Wireguard VPN through a router

Short Version:

Is it possible to properly mask your IP / DNS with Wireguard through a router?

Long Version:

I have a dedicated residential VPN

IF I use the providers app on my computer and I connect to VPN with wireguard my IP and DNS is properly masked.

However IF I use a Wireguard configuration with my router (created by the wizard from the provider), the IP / DNS is not correct and my location leaks.

The provider tells me that I must use open VPN if I want my IP / DNS to be properly masked through a router. Otherwise I can only use their app.

Is this case true for wireguard or just something that my provider is doing that makes it so?

Open VPN isn’t terrible. The speed is more that adequate for what my connectivity needs in the USA. My concern is that if I travel and I go someplace where speed is not the greatest yet, I don’t want to throttle myself anymore than I currently am.

I would say that it’s most likely your router that is the problem; which manufacturer and model is it?

If you connect with the official Wireguard client (not the providers) for Windows, does it work properly?

It might help if you post the Wireguard config here too, without the sensitive parts ofc.

I would say that it’s most likely your router that is the problem; which manufacturer and model is it?

I am currently using a Firewalla Gold Plus but was previously using a GL iNet GL-X3000.

If you connect with the official Wireguard client (not the providers) for Windows, does it work properly?

Connecting from Windows was never the problem. It works if I have the software installed. But I need to have it on my router. Thats where it doesn’t work.

# Provider WireGuard Config
[Interface]
PrivateKey = Removed=
ListenPort = 53036
MTU = 1390
DNS = 1.1.1.1
Address = Removed
[Peer]
PublicKey = Removed=
AllowedIPs = 0.0.0.0/0
Endpoint = removed:1443 (THE IP that would be here is different than what my IP is on the OpenVPN but if I change it then it wont connect)
PersistentKeepalive = 25

There is a lot more information in the open vpn config.

EDIT: Added additional details

Try removing ListenPort and DNS from the Interface-section. Maybe the Cloudflare DNS does something weird. ListenPort is very rarely needed for clients.

Some of these questions might be a bit dumb but this is kind of a hard problem to pinpoint…

  • Have you tried changing the MTU? Try 1420, 1490 and 1260.

  • The IP you put in the Interface-section as Address, is that the IP that the Wireguard interface receives when you connect? Is it a single IP (/32) specified or a subnet range (/31 and below)?
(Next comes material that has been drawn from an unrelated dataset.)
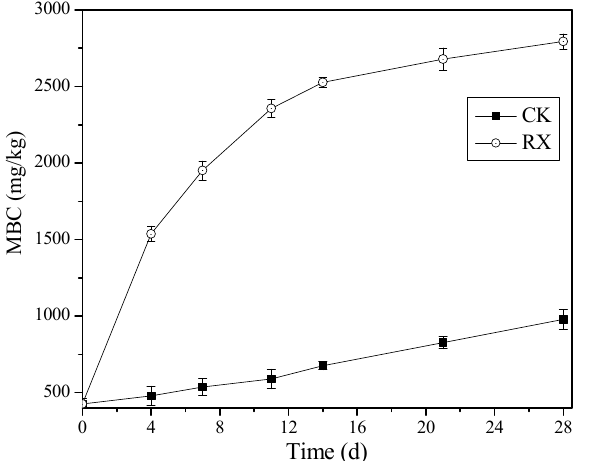
Figure 7. Change of MBC in BR with (RX) and without (CK) the application of ZH-1. These results are presented as mean ± standard deviation ( n = 3).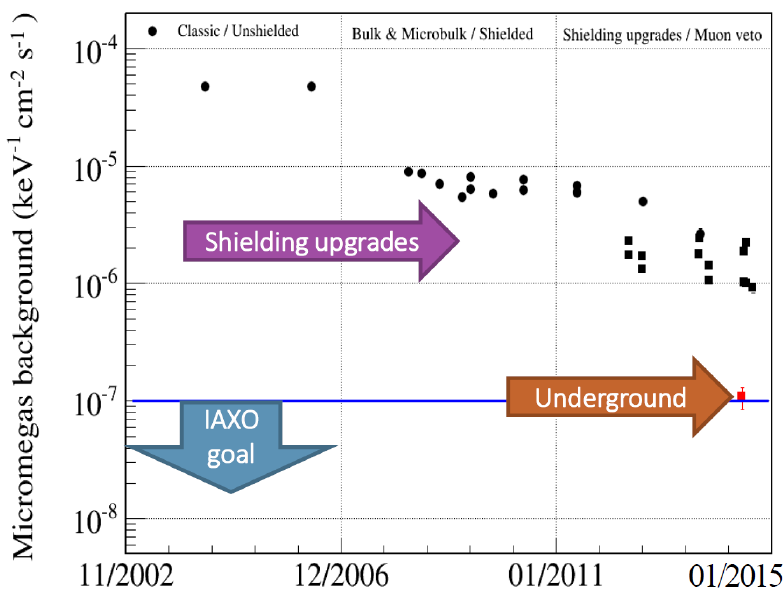
Figure 18. Evolution of the Micromegas background levels in different periods of the CAST data taking. The last point on the right represents the background level obtained in LSC under special shielding conditions. The background level targeted for BabyIAXO is at least 10 − 7 c/keV/cm 2 /s.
My guess is that you are getting a LAN IP from your provider and getting NATed to WAN, which could cause some problems depending on a lot of factors. I shouldn’t be a problem in theory, but yeah…
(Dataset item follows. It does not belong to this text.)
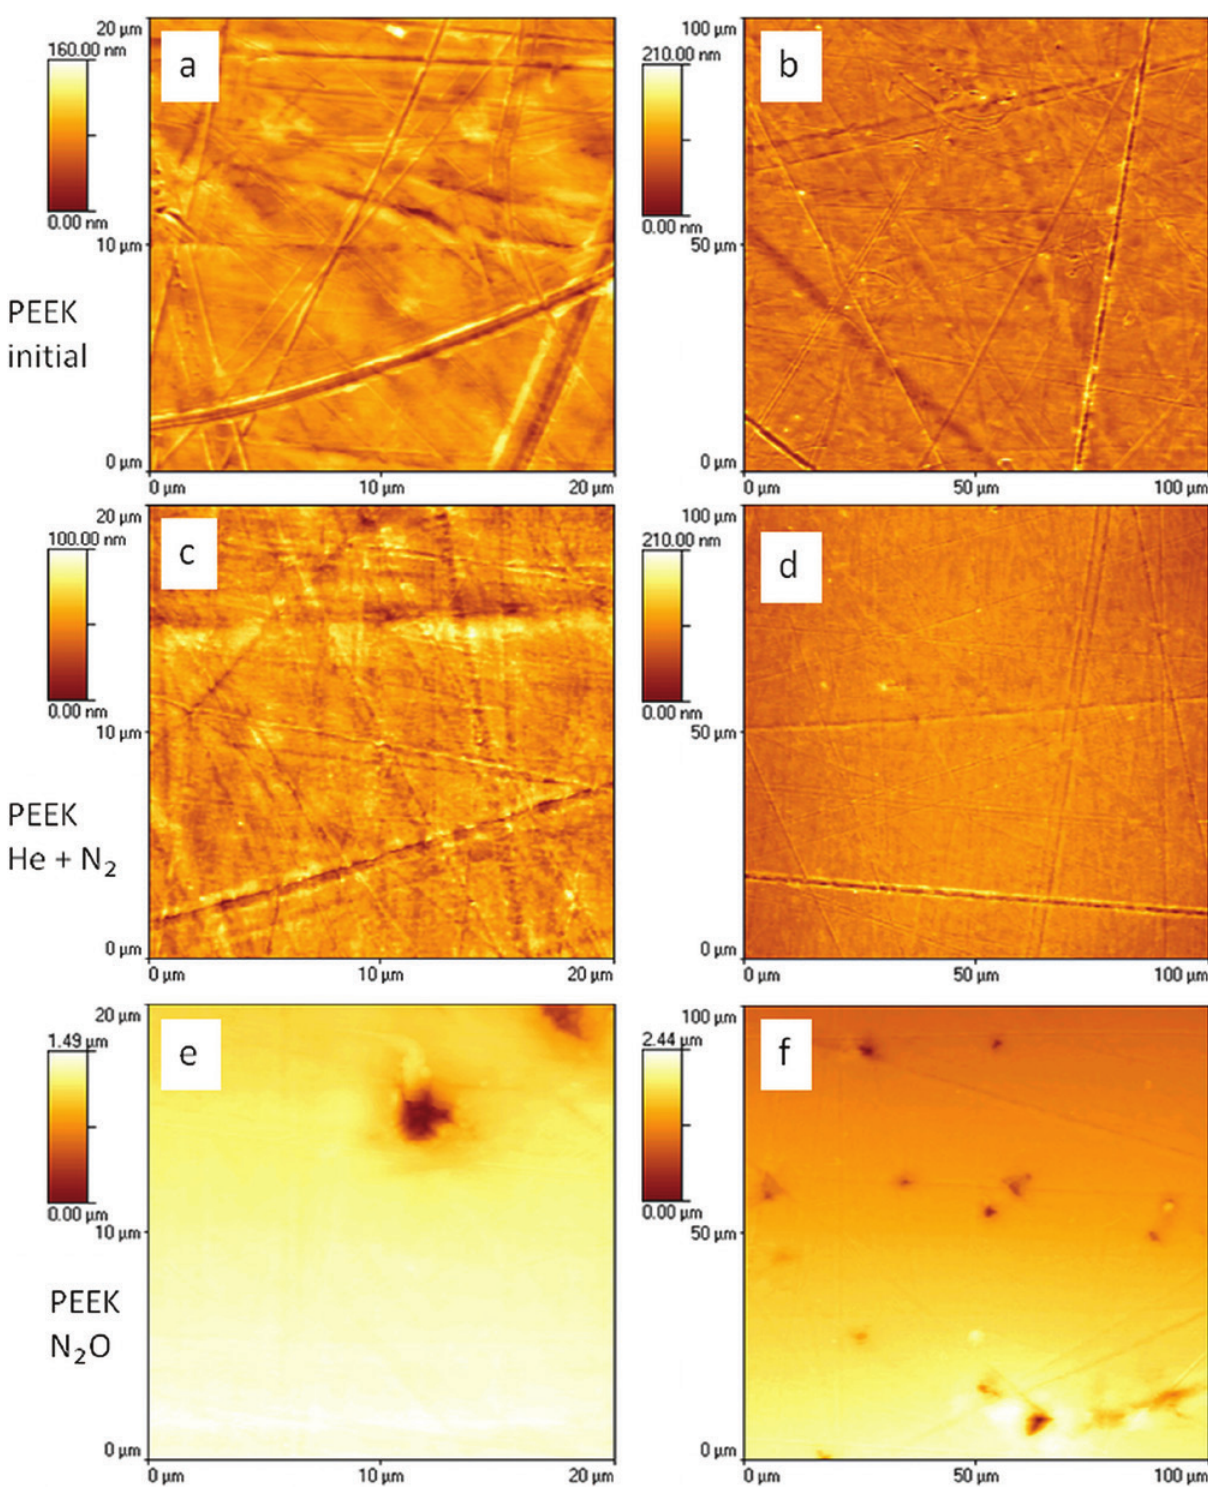
Fig. 1: AFM pictures of PEEK without modification (a, b), PEEK modified in He+N 2 atmosphere (c, d) and PEEK modified in N 2 O (e, f); scan areas 20 µm × 20 µm (a, c, e) and 100 µm × 100 µm (b, d,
Does your regular ISP use CGNAT or some other sort of NAT that could complicate things?

  • Have you tried using both IP and hostname as Endpoint?

  • Does your provider offer other ports than 1443 to connect to?
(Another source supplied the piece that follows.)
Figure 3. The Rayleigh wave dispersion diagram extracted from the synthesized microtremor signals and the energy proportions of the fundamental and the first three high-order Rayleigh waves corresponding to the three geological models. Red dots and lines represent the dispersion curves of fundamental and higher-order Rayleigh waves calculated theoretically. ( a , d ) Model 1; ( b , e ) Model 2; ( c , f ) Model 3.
  • What do you mean more specifically by “wrong” DNS and IP?

  • Are they your actual IP and DNS as if you weren’t using any VPN at all, or are they something entirely different?

  • Can you still use the internet when that happens?

  • Try running a traceroute to 1.1.1.1, it might reveal something useful here.

OpenVPN configs are far more useful and detailed, as you say, and I much prefer that to Wireguard configs but the tradeoff in speed vs. verbosity is a hard one sometimes.
If the Wireguard client for Windows works, have you checked its logs for anything strange?

I am not familiar with the Firewalla products but I see that they are based on Debian which is a good thing at least; it might be necessary to fuck around with firewall rules depending on that NAT question or if something else is weird.

  • Have you tried connecting to another Wireguard provider/server than the one you are troubleshooting now using the Firewalla?

For reference I have a static, non-NATed IP from my provider and my config looks like this;

[Interface]
Address = <the actual WAN IP I get from the provider>/32
PrivateKey = <privkey>
DNS = 46.227.67.134, 192.165.9.158 (two DNS-servers on the providers network, publicly available so no need to remove)
MTU = 1420

[Peer]
PublicKey = <pubkey>
PresharedKey = <psk>
AllowedIPs = 0.0.0.0/0
Endpoint = <Wireguard server on the same /24 as my external IP, but not *the same* IP>:9930
PersistentKeepalive = 21

I can remove the DNS entry and it would just use my regular ISPs DNS-servers, but I prefer having these as they are on the same route as my VPN traffic goes and therefore I won’t leak DNS queries even if it is know which servers I use.